Wiley's contribution to the discussion is his convincing argument that, contrary to criticism, self-replicating interstellar probes are entirely plausible contrary to critics who argue that the technology would ultimately be unusable owing to replication failures and the like. In fact, Wiley produces an estimate claiming that there should be hundreds to hundreds of billions of probes in our solar system right now. He further suggests, in his proposal of "Interstellar Transportation Bandwidth", that different planetary systems colonized by a single civilization would be insulated from the failures (and successes) of their peers. Humanity's Tau Ceti colony might eventually collapse horribly, in other words, but there's no reason to expect that to devastate the adjacent Epsilon Eridani colony, or maybe even to prevent Epsilon Eridani's eventual recolonization of its neighbour. Interstellar civilizations will not die out easily.

Read the entire paper. It's amazing.

This, obviously, is a complex issue that won't be answered quickly, almost certainly not within my lifetime. I like Schroeder's commentary.

I've lately been trumpeting my revision of Clarke's Law (which originally said 'any sufficiently advanced technology is indistinguishable from magic'). My revision says that any sufficiently advanced technology is indistinguishable from Nature. (Astute readers will recognize this as a refinement and further advancement of my argument in Permanence.) Basically, either advanced alien civilizations don't exist, or we can't see them because they are indistinguishable from natural systems. I vote for the latter.

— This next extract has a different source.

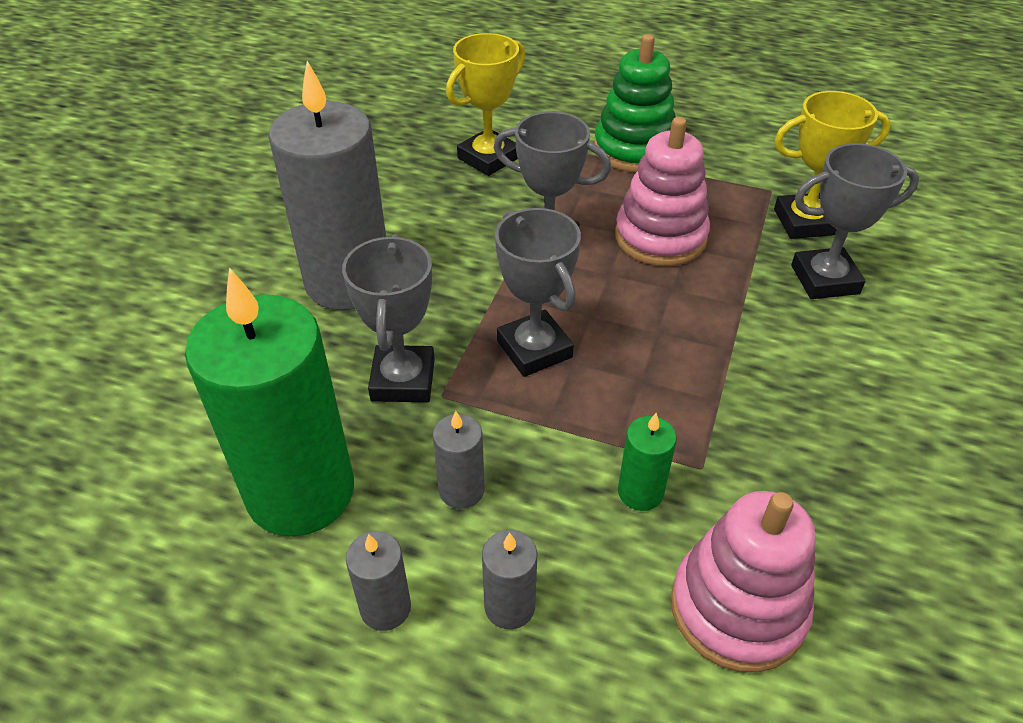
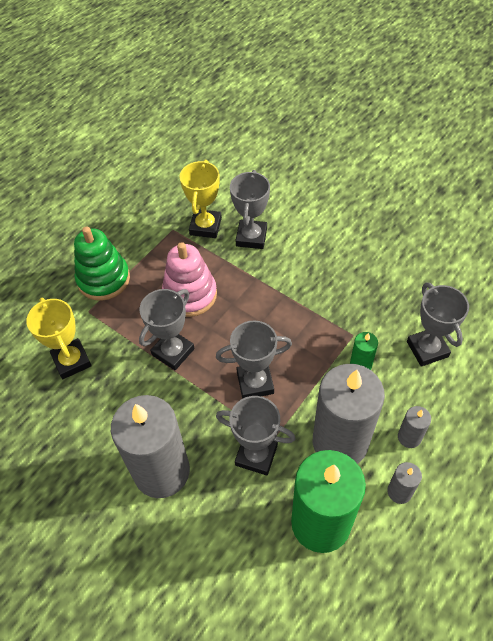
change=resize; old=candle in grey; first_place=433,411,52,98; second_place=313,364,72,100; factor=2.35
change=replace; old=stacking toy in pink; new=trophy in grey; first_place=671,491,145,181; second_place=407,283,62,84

This vote has consequences. If the Fermi Paradox is a profound question, then this answer is equally profound. It amounts to saying that the universe provides us with a picture of the ultimate end-point of technological development. In the Great Silence, we see the future of technology, and it lies in achieving greater and greater efficiencies, until our machines approach the thermodynamic equilibria of their environment, and our economics is replaced by an ecology where nothing is wasted. After all, SETI is essentially a search for technological waste products: waste heat, waste light, waste electromagnetic signals. We merely have to posit that successful civilizations don't produce such waste, and the failure of SETI is explained.

And as to why we haven't found any alien artifacts in our solar system, well, maybe we don't know what to look for. Wiley cites Freitas as having come up with this basic idea; I'm prepared to take it much further, however.

Elsewhere I've talked about this particular long-term scenario for the future, an idea I call The Rewilding. Now normally one can't look into the future; in the case of the long-term evolution of technological civilization, however, that is precisely what astronomy allows us to do. And here's the thing: the Rewilding model predicts a universe that looks like ours--one that appears empty. The datum that we tend to refer to as 'the Great Silence' also provides the falsification of certain other models of technological development. For instance, products of traditionally 'advanced' technological civilizations, such as Dyson spheres, should be visible to us from Earth. No comprehensive search has been done, to my knowledge, but no candidate objects have been stumbled upon in the course of normal astronomy. The Matrioshka brains, the vast computronium complexes that harvest all the resources of a stellar system... we're just not seeing them. The evidence for that model of the future is lacking. If we learn how life came to exist on Earth, and if it turns out to be a common or likely development, then the evidence for a future in which artificial and natural systems are indistinguishable is provided by the Great Silence itself.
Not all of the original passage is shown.